Tagore’s Visarjan is one of his most powerful and most flawed plays, based on a clash between the priest of a kingdom and his king over whether animal sacrifice should be banned. Tanvir’s instinct was to go back to the far stronger novel, Rajarshi (1887) on which Visarjan was based, and meld the play and the novel. Raj-Rakta is one of the last productions directed by Habib Tanvir, and he has utilised minimalism as the theatre language. He has insisted the actors to control and restrict the gestures, movements, and be specific and sharp so that the idea and politics behind the performance will be crystal clear. This work is a classic example of how to write an adaptation. I remember watching Habib doing the rehearsals and insisting on the specificity of each moment, the clarity of the political connotations he tried to bring up in this production. This play is about the religious fundamentalism taking over the nation, and its system. The political power being manipulated by the religious fundamentalists this is a highly contemporary situation.

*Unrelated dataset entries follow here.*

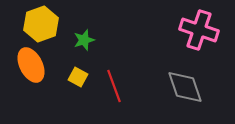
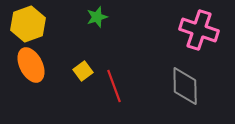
yellow hexagon: moved 13 px left
green star: moved 13 px right, 23 px up
yellow square: moved 5 px right, 6 px up; rotated 24 degrees clockwise
gray diamond: moved 1 px up; rotated 18 degrees clockwise
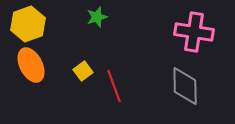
pink cross: moved 5 px left, 2 px down; rotated 9 degrees counterclockwise
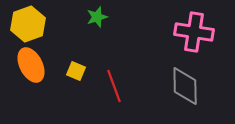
yellow square: moved 7 px left; rotated 30 degrees counterclockwise
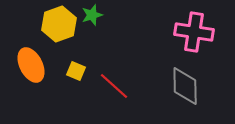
green star: moved 5 px left, 2 px up
yellow hexagon: moved 31 px right
red line: rotated 28 degrees counterclockwise
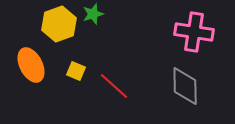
green star: moved 1 px right, 1 px up
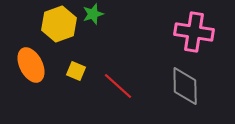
red line: moved 4 px right
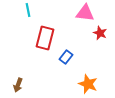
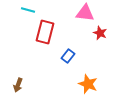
cyan line: rotated 64 degrees counterclockwise
red rectangle: moved 6 px up
blue rectangle: moved 2 px right, 1 px up
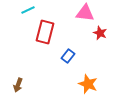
cyan line: rotated 40 degrees counterclockwise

Beneath the umbrella of political intrigue, the play deals with religious and social issues. Central to the plot is the moral confrontation between the King and the Purohit. A child's simple query makes the King question the validity of bloodletting. After an animal sacrifice, a young girl asks the King, "Itna khoon kyun?
This play is performed by the seasoned artists of Naya Theatre.
This festival is going to be truly meaningful tribute on the 150th birth centenary celebrations of Rabindranath Tagore. A festival set in a village atmosphere for a poet and dramatist who was searching for the villages of India for the cultural identity and the spirit of the nation. many of his characters dreamed to travel to the villages and the peaceful serenity of the rural nature, its people that can cure many diseases caused by the urban chaos.